Les dommages à la réputation et aux affaires causés par la décision du BSI sont déjà très importants. La seule question que je me pose est : dans quel but ? L’absence de Kaspersky ne rendra pas l’Allemagne ou l’Europe plus sûre. Bien au contraire. La décision du BSI signifie qu’il est fortement conseillé aux utilisateurs de désinstaller immédiatement le seul antivirus qui, selon AV-Test – un institut de sécurité informatique indépendant – garantit une protection à 100 % contre les rançongiciels. Cela signifie que les principaux fabricants d’équipements industriels ne recevront plus d’informations sur les vulnérabilités critiques de leurs logiciels et matériels de la part des équipes de chercheurs du GReAT ou de l’ICS-CERT – équipes saluées pour leur travail d’investigation par ces mêmes fabricants. Cela signifie que les géants allemands de l’automobile ne seront plus informés des vulnérabilités qui peuvent permettre à un attaquant de prendre le contrôle de l’ensemble du système informatique embarqué et d’en modifier la logique. Cela signifie un énorme angle mort sur la surface d’attaque pour les intervenants en réponse à incident et les opérateurs de SOC européens, qui ne seront plus en mesure de recevoir des données sur les menaces provenant du monde entier – et de la Russie en particulier.

Nous considérons que cette décision est injuste et malvenue. Néanmoins, nous sommes prêts à répondre à toutes les préoccupations de manière objective, technique et honnête. Nous remercions les régulateurs européens – tels que les agences de cybersécurité française ANSSI et italienne ACN – et les experts de l’industrie qui ont adopté une approche plus rationnelle en recommandant une analyse technique et un examen supplémentaires des solutions de sécurité et de la chaîne d’approvisionnement informatique. Je m’engage pleinement à fournir toutes les informations et la coopération requises de Kaspersky tout au long de ce processus. Et je souhaite dire à nos clients européens que nous sommes immensément reconnaissants que vous ayez choisi Kaspersky, et que nous continuerons à faire ce que nous faisons le mieux : vous protéger contre toutes les cybermenaces, peu importe d’où elles viennent, tout en étant totalement transparent en ce qui concerne notre technologie et nos opérations.

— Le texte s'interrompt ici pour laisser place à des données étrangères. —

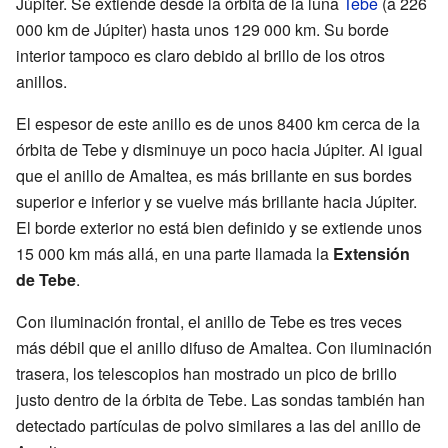
Júpiter. Se extiende desde la órbita de la luna
Tebe
(a 226
000 km de Júpiter) hasta unos 129 000 km. Su borde
interior tampoco es claro debido al brillo de los otros
anillos.
El espesor de este anillo es de unos 8400 km cerca de la
órbita de Tebe y disminuye un poco hacia Júpiter. Al igual
que el anillo de Amaltea, es más brillante en sus bordes
superior e inferior y se vuelve más brillante hacia Júpiter.
El borde exterior no está bien definido y se extiende unos
15 000 km más allá, en una parte llamada la
Extensión
de Tebe
.
Con iluminación frontal, el anillo de Tebe es tres veces
más débil que el anillo difuso de Amaltea. Con iluminación
trasera, los telescopios han mostrado un pico de brillo
justo dentro de la órbita de Tebe. Las sondas también han
detectado partículas de polvo similares a las del anillo de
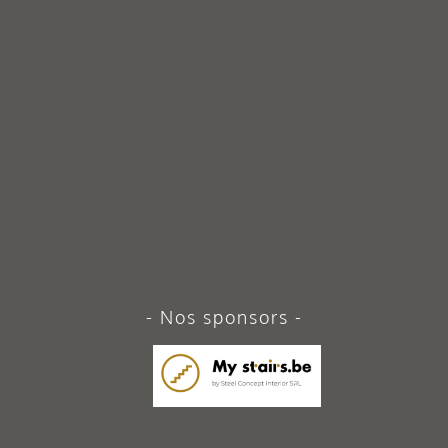
Nos sponsors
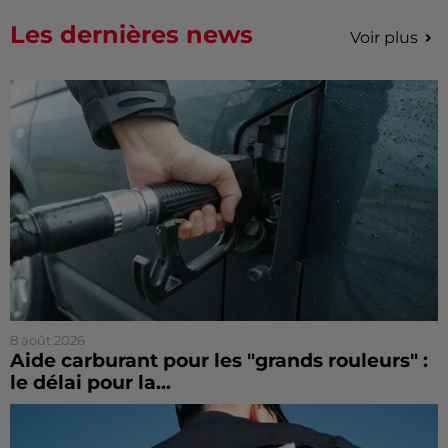
Les dernières news
Voir plus
8 août 2026
Aide carburant pour les "grands rouleurs" :
le délai pour la...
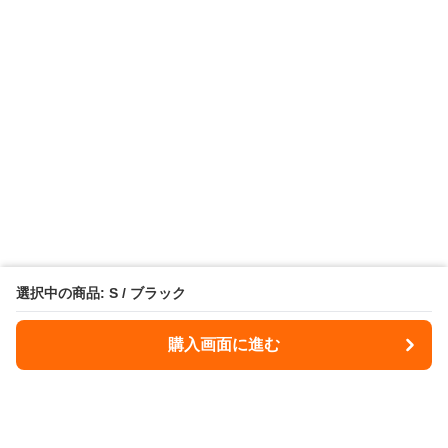
選択中の商品: S / ブラック
購入画面に進む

La guerre en Ukraine ne peut prendre fin que par la diplomatie, et nous espérons tous la fin des hostilités et la poursuite du dialogue. Cette guerre est une tragédie qui a déjà fait souffrir des personnes innocentes et qui a eu des répercussions dans notre monde hyper connecté. L’industrie mondiale de la cybersécurité, qui s’est construite sur la base de la confiance et de la coopération pour protéger les liens numériques qui nous relient les uns aux autres, est aujourd’hui également touchée par ce conflit – ce qui laisse donc le monde encore moins sûr.